Het vrouwtje legt drie tot acht eieren, die op houtspaanders worden gelegd. De eieren zijn zuiver wit, want holenbroeders hebben geen schutkleur voor de eieren nodig. Na 16 dagen broeden komen de eieren uit. Als de jongen wat ouder worden komt er behoorlijk wat gekwetter uit het spechtengat. Dit bedelgedrag zet de ouders aan tot voeren. Na drie weken vliegen de jongen uit.
Tijdens het broedseizoen zijn het mannetje en vrouwtje meestal monogaam. Tussen mannelijke spechten bestaat er veel rivaliteit, wat vaak gepaard gaat met agressief gedrag. Deze rivaliteit blijft zelfs nadat er koppels zijn gevormd nog vaak voortduren. Na de broedperiode bestaat er een lossere band tussen de broedparen. Veel middelste bonte spechten vernieuwen het volgende broedjaar hun band opnieuw.
De laatste twee jaren herpakten de Middelste bonte spechten zich.
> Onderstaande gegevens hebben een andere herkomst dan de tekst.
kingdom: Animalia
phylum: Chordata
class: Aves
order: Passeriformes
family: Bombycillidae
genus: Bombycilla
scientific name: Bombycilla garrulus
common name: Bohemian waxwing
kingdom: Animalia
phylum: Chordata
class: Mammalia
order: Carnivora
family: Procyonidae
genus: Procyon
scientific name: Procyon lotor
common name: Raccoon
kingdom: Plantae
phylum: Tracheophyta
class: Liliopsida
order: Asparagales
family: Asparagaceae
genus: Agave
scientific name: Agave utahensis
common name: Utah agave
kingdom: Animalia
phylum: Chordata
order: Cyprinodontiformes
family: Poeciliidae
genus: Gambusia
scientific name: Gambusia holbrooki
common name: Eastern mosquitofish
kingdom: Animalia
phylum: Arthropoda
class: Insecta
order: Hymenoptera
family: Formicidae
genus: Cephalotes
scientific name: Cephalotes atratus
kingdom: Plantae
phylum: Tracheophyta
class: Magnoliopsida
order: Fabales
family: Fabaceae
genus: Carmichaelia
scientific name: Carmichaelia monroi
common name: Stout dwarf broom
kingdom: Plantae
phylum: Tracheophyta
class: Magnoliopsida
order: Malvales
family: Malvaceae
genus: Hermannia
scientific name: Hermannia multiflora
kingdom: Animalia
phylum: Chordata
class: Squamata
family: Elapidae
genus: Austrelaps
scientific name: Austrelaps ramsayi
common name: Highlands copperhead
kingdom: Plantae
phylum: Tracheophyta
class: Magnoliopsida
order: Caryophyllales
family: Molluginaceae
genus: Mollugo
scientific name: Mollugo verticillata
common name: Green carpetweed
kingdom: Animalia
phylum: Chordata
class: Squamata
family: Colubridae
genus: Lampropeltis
Er werden 295 territoria in kaart gebracht, waarvan liefst 140 in de omgeving van het Twentse Losser. Zo'n jaar of tien kwamen ze in heel Nederland voor, en toen waren we al euforisch over dat aantal. Daarna is het aantal afgenomen, maar de laatste jaren zijn de aantallen en het verspreidingsgebied weer toegenomen. Twente telt nog altijd de meeste Middelste bonte spechten, maar in zuid- en zuidoost Brabant, en Limburg (vooral zuid Limburg) worden ze ook meer gezien. In de stilte van het bos hoor je het luidruchtige 'biek-biek-biek', de roep van de Middelste Bonte Specht. Het klinkt net wat scheller en ketsender dan vergelijkbare agitatie-roepjes van de Grote Bonte Specht.
In het grootste deel van de twintigste eeuw was de Middelste Bonte Specht een zeldzaamheid. Van de negen broedgevallen tot en met 1995 stammen de meeste uit Twente (rond 1960). Vanaf 1996 nestelt de soort jaarlijks in het land, in sterk toenemende aantallen. Na de eeuwwisseling steeg het aantal vlot van enkele tientallen naar vele honderden broedparen. De verspreiding bleef aanvankelijk beperkt tot Zuid-Limburg, gevolgd door Twente, de Achterhoek, het Rijk van Nijmegen en Noord-Brabant. De soort rukt nog steeds verder naar het noordwesten op. Deze expansie past binnen een uitbreidingsgolf die ook in Duitsland en België opviel. Hij werd bevorderd door het ouder worden van bos en extensiever bosbeheer, met een grotere tolerantie van dood of stervend hout.